Hurricanes are a part of our climate system but there has been an increased intensity of hurricanes in the north Atlantic since the 1960s. These abnormal trends are attributed largely to the increased ocean temperatures – warmer than normal Atlantic waters. This year marked the most active and 7th most destructive Atlantic hurricane season yet with 31 sub-tropical cyclones.
To understand these linkages we first need to understand how a hurricane functions.
A hurricane is a large swirling storm producing winds of 74 miles per hour or higher with a low pressure centre called the eye of the hurricane. As ocean surfaces warm, so does the air above it, causing water to be carried up to high altitudes to form clouds, while leaving a low pressure zone beneath causing more air to rush in. As these systems build up, thunderstorms are formed, and if there are no strong winds to slow it down, they can become hurricanes.
Hurricanes, typhoons and cyclones are all identical just named differently depending on their areas of occurrence. Hurricanes in the Atlantic and in the central and eastern Pacific, typhoons in the northwestern Pacific, and cyclones in the Indian Ocean and South Pacific.

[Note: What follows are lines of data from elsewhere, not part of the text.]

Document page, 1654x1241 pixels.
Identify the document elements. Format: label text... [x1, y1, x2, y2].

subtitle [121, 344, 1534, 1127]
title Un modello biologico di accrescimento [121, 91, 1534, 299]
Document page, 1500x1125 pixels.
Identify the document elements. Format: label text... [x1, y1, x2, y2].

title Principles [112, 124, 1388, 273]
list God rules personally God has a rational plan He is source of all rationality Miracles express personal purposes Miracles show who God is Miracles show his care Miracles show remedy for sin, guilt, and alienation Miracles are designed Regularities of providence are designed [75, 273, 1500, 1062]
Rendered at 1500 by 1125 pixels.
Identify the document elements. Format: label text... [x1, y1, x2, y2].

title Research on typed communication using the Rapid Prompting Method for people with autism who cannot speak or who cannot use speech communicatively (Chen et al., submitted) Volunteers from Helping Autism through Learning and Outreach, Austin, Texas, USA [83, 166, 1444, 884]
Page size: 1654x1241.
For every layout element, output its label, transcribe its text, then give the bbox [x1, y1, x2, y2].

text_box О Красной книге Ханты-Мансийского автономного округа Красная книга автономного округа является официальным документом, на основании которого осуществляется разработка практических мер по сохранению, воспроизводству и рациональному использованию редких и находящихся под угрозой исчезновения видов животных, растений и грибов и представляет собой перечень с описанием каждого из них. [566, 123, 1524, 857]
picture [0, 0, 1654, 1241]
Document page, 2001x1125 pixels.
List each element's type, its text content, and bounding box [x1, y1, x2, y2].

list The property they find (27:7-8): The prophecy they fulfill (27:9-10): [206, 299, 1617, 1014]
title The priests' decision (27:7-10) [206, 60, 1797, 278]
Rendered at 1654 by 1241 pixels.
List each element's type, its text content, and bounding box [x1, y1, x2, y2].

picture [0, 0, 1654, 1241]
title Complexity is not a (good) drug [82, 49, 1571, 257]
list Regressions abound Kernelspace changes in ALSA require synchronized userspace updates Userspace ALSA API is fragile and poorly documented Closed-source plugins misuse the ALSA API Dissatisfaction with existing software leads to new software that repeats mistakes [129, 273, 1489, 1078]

Observations of the hurricanes in the last few years – heavier precipitation, strong storm surges and increased wind intensity – suggests strong linkages to anthropogenic climate change. As the air warms, its ability to hold water increases at the Clausius-Clapeyron rate (7% more water per degree Celsius of warming). Thus, we expect 10-15% more rain from storms in a 2°C hotter world, which would mean more occurrences of events like Hurricane Harvey (2017). It dropped over 60 inches of rain in some locations, and devastated the Houston area tallying up around US $125 billion in damages.
However, the totality of climate change’s effects on hurricane impacts is far more complex.
A closer look at how climate change is affecting hurricane activity.
Below mentioned points briefly explain the most important factors.
- Hurricanes weakening more slowly: 50 years ago, a typical storm would lose more than three quarters of its intensity in the first 24 hours after making landfall. However, decay has significantly diminished since. Scientists have suggested this may be due to the higher water content of the hurricanes, able to maintain themselves for longer after having left their source of moisture.